As for the oxidation agent - what you are doing is oxidising or corroding your copper. Clean it off and just use simple white vinegar to clean. The acid removes the corrosion product. You can even use a white vinegar/water solution. Don't leave it in too long (if the solution is blue/green it's been on too long) - just give it a go once after use and give a wipe or rinse with clean water and allow to dry. Repeat just before use. The copper will stay nice and shiny pink and avoid putting corrosion products in your mash.


----------



## warra48 (11/10/09)

AndrewSA said:


> Mine's a stainless steel braid - really easy and cheap to build but from what I've read, slightly lower efficiency than a copper mannifold. The braid will cost about $15 - you just buy a s/s braided hose from the hardware store, cut off the connector ends and pull the rubber hose out. Then re-attach one of the connectors to one end with a s/s hose clamp and fold the other end over. Done.
> 
> The rest is the same as the copper manifold.

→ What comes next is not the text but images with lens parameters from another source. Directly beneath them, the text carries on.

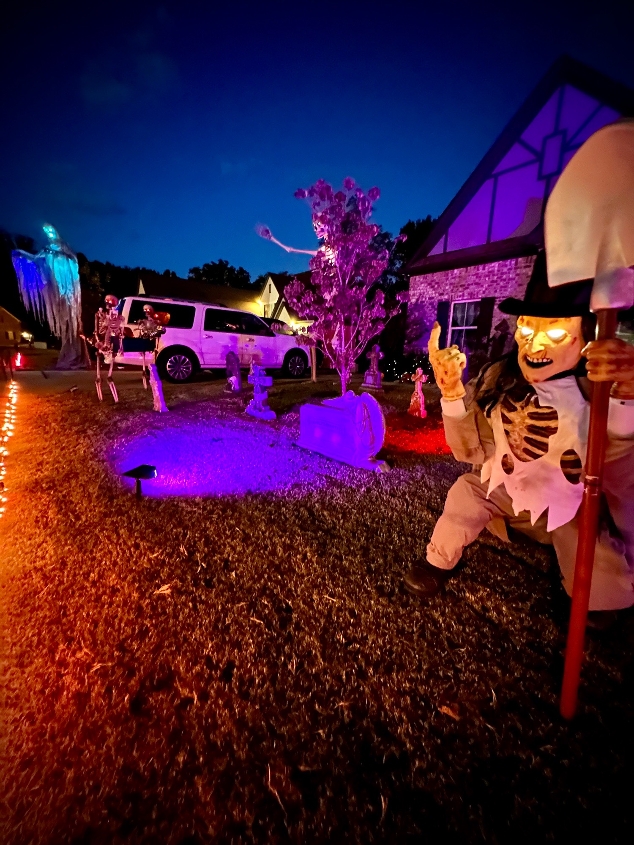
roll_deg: -3.4
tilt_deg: -11.9
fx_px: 342
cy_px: 422
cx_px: 317
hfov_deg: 85.7
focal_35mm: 14
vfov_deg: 102.1
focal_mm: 2.22
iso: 2500
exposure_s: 1/8
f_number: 2.2
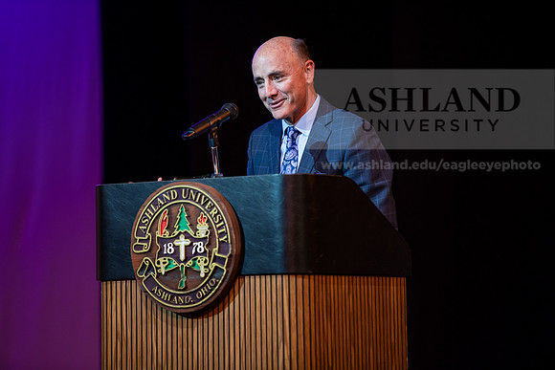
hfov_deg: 11.4
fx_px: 2776
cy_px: 185
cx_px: 278
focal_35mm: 180
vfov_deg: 7.6
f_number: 2.8
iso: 1250
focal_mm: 180
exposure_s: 1/200
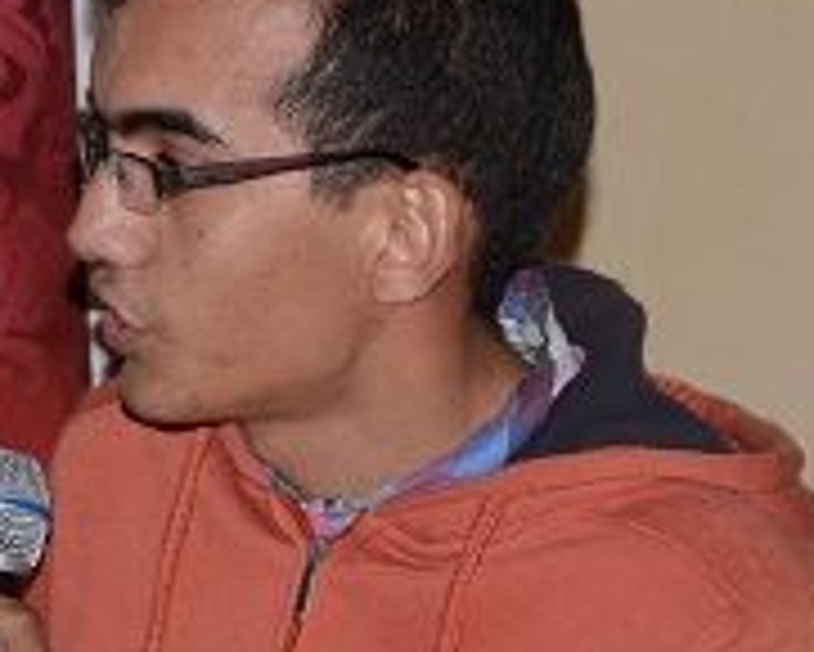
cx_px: -171
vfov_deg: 6.2
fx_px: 6026
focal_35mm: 250
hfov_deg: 7.7
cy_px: 362
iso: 200
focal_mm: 52
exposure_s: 1/200
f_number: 5.6
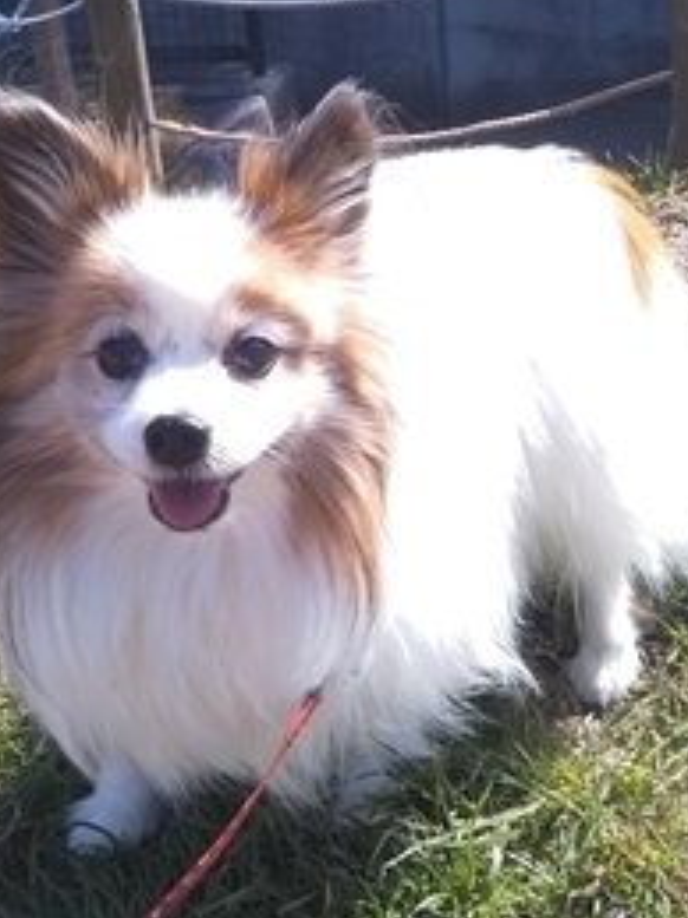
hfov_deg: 25.2
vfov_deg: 33.1
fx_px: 1538
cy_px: 333
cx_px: 300
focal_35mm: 58
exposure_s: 1/351
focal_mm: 4
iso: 40
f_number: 2.2
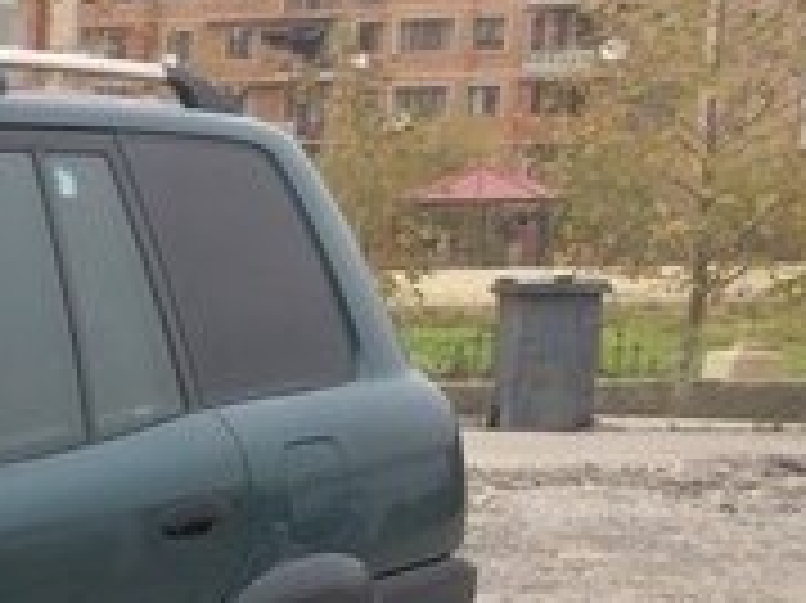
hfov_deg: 16.3
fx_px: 2490
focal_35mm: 107
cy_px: 691
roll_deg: +1.9
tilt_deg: -13.5
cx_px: -500
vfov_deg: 13.5
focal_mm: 4.15
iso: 32
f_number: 2.2
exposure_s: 1/100
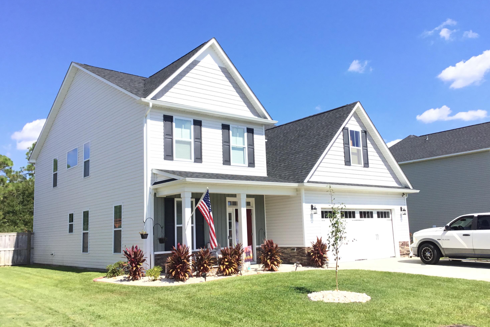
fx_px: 449
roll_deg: +2.3
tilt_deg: +8.0
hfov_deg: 57.2
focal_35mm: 33
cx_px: 248
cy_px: 165
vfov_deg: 40.0
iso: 25
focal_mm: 3.3
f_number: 2.4
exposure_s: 1/1456
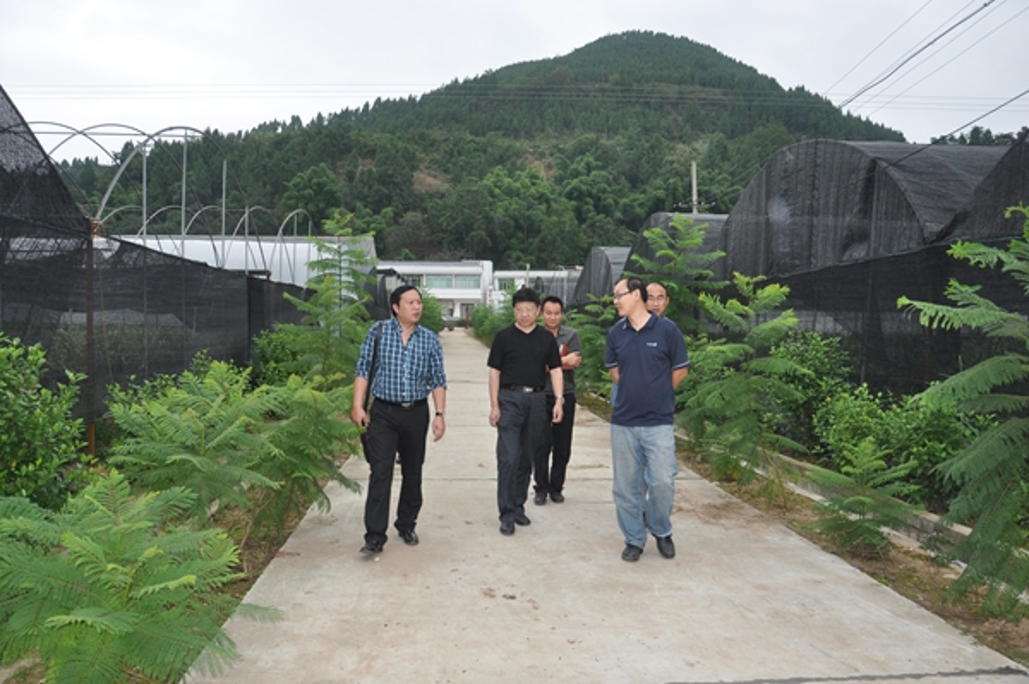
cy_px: 342
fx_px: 771
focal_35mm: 27
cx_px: 514
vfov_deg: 47.9
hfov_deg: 67.4
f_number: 6.3
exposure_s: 1/200
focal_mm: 18
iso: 250
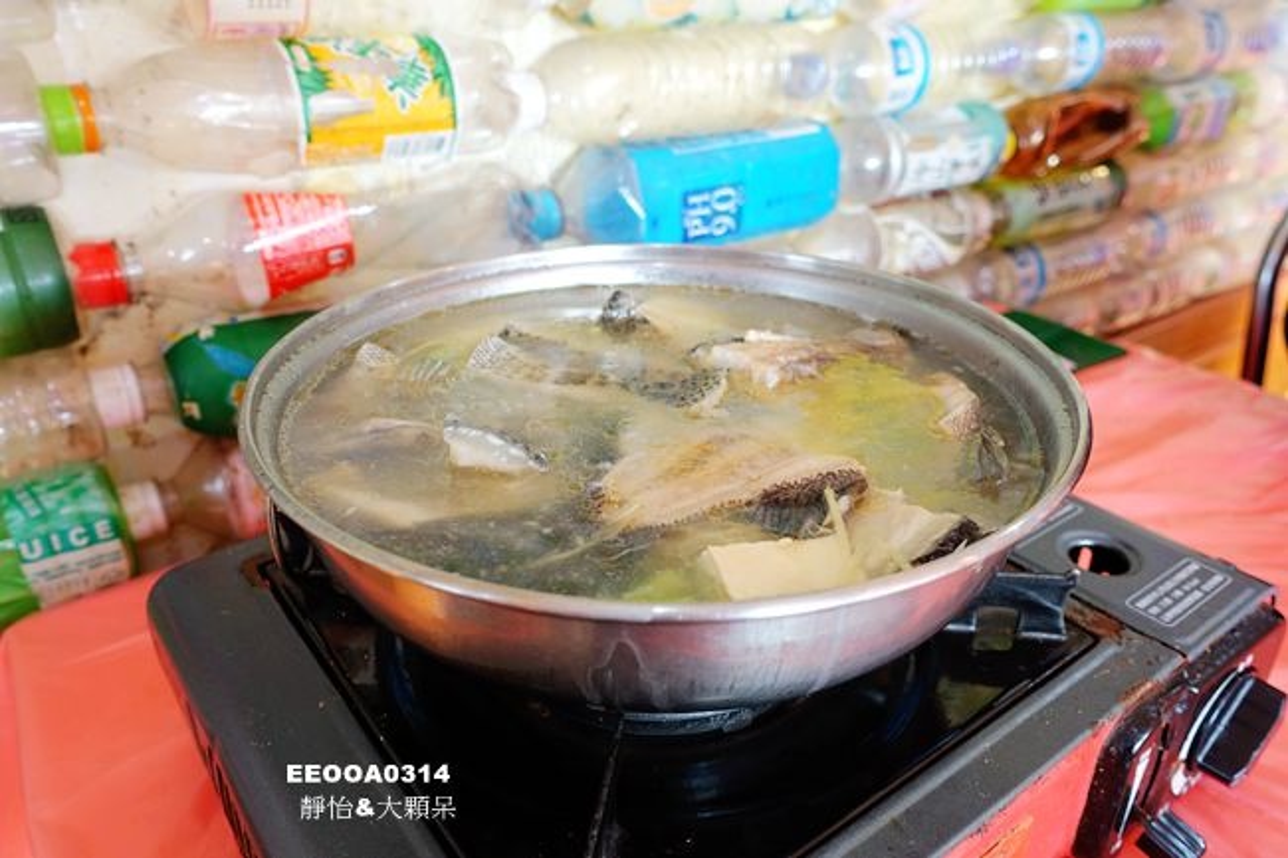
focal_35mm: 26
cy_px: 429
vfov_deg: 49.5
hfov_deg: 69.4
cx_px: 644
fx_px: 930
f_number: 2.8
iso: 125
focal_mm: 9.61
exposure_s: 1/40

I did it even easier. I just cut off one connector only. Put the other end in a vise, squeeze up the braid a small amount until you can get a good grip on the exposed rubber hose with a visegrips, apply a steady hard pull and the rubber hose will eventually come away from the far end. Then just crimp the cut end of the braid, and you're done, leaving a perfectly good connector end to use.


----------